Il disco in vinile era già introvabile all’epoca, per la solita storia che le case discografiche usavano pilotare il mercato locale con la tattica di non pubblicare (o di distribuirne pochissime copie, importate direttamente dalle case madri, in genere americane), rendendone la reperibilità, di fatto, estremamente difficoltosa.
I Blues Image, sostanzialmente, pubblicarono solo tre album, prima che il gruppo si disgregasse e svanisse nelle ondate del tempo. Se alla considerazione numerica si aggiunge il fatto che la loro popolarità restò ristretta nella misuratissima cerchia della loro platea di affezionati, arriviamo a comprendere come i loro dischi, nel giro di pochi anni, divennero vero e proprio oggetti di culto musicale, acquistabili – per corrispondenza ed a suon di sventagliate di dollaroni, presso rivenditori americani ed inglesi – solo da collezionisti irriducibili e danarosi. Non era il mio caso. Per oltre venti anni, mi sono accontentato di una copia in vinile di seconda mano.
L’album fu prodotto in origine dalla Atco, una sussidiaria della Atlantic Records. Nel 1993 la Repertoire (una etichetta tedesca che ha ripubblicato, con mio sommo piacere, diversi album fondamentali del periodo sessanta e settanta) porta su compact disc anche “Open” dei Blues Image, rendendo giustizia alle tante voci che, ovunque nel mondo (e non è un’iperbole: provate a guardare su Internet quanta messaggeria c’è a proposito!) chiedevano di poter avere la possibilità di ascoltarli.

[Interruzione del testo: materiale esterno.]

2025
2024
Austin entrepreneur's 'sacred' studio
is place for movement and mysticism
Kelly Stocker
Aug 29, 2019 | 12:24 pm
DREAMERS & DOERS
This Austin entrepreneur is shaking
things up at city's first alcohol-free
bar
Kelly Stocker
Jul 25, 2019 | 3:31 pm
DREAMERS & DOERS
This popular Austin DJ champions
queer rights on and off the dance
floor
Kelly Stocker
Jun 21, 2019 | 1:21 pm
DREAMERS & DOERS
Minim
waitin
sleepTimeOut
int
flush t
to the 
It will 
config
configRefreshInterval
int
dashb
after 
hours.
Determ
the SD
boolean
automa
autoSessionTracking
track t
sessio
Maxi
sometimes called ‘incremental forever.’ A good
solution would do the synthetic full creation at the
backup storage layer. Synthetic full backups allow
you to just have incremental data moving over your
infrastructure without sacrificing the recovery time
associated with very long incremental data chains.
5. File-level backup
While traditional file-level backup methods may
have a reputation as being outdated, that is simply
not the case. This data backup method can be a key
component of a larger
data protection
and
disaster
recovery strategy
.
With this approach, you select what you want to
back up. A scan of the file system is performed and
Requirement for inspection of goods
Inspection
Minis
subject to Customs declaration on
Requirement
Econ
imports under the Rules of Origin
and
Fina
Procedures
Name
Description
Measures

Blues Image: un gruppo sconosciuto ai più, una meteora nel ricco panorama musicale rock-blues dell’epoca. La loro catalogazione musicale nel genere Pop/Rock/Blues è veramente restrittiva. Nella seconda metà degli anni sessanta, i gruppi che rientravano in tale categoria erano veramente tanti e, seppure con le varie sfumature stilistiche, ciascuno di loro avesse creato una propria identità musicale, I Blues Image devono essere collocati in una categoria a parte. La loro musica è contaminazione pura, di uno stato geniale di creatività, che ha fuso in sé il Rock ed il Blues, tingendoli con il colore irruente e ritmico delle sonorità latine e stravolgendoli, nelle sonorità e nei tempi, con influenze avanguardiste di Jazz e di Classico.

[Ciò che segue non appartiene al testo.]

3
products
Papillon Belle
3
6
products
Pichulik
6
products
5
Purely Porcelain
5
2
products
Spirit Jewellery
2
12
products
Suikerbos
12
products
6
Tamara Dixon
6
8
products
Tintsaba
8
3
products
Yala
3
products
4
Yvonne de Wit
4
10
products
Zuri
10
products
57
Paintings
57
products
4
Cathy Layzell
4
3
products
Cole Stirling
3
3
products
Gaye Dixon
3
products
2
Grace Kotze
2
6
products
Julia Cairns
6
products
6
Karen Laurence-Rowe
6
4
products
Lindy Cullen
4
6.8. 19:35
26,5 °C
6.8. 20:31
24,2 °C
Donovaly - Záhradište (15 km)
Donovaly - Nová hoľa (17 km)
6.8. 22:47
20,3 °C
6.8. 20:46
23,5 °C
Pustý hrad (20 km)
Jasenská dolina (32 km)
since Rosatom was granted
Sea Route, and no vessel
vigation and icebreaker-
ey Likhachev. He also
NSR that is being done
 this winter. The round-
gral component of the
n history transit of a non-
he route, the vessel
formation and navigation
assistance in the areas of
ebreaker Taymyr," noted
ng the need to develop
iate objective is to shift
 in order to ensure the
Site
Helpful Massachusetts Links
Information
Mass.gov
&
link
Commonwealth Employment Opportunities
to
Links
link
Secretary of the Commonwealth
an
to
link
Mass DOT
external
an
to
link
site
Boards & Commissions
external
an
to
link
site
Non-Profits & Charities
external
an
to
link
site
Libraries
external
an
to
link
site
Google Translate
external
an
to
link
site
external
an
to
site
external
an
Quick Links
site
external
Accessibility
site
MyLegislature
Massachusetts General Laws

Il gruppo divenne famoso per il brano, inserito in questo album, “Ride Captain Ride” che vendette, come singolo, oltre un milione di copie. Ma, date retta a me, quello è il brano più easy dell’album.
Formatosi nel 1966 a Tampa, nella caliente Florida, il gruppo era composto dallo straordinario Mike Pinera (chitarra e voce), dall’estroso Joe Lala (Batteria) e dall’incontenibile Manuel Bertematti (Percussioni). Ad essi si unirono Malcom Jones (Basso) e Frank ‘Skip’ Conte (Tastiere).
Trasferitisi a New York nel 1968, aprirono un club tutto loro, chiamato ‘The Image’. Divennero presto famosi come una delle più sanguigne band di Blues/Rock, che dava il meglio di sé in esibizioni dal vivo travolgenti, in cui irrompeva tutta la loro passionalità di tinta latina.
Preparatevi ad ascoltare delle percussioni ruba-fiato, una chitarra (magnifica, insuperata Fender Stratocaster) che è una strappa-pelle, un organo Hammond senza paragoni (provate a far passare il segnale dell’Hammond in un pedale wah-wah e poi nel Leslie!). E se non basta, la voce di Mike Pinera che esce imperiosa, profonda, calda, determinata.
Un brano che da solo vale l’album: ‘Clean Love’, che, nei suoi quasi otto minuti, trasforma la lenta passeggiata iniziale, lungo i classici giardini del Blues, in una spericolatissima avventura nella foresta lussureggiante dell’improvvisazione.
Che dirvi ancora? Potrei consigliarvi, alla fine del disco, una bella doccia fredda, per sbollentare todo el calor che avrete accumulato durante l’ascolto.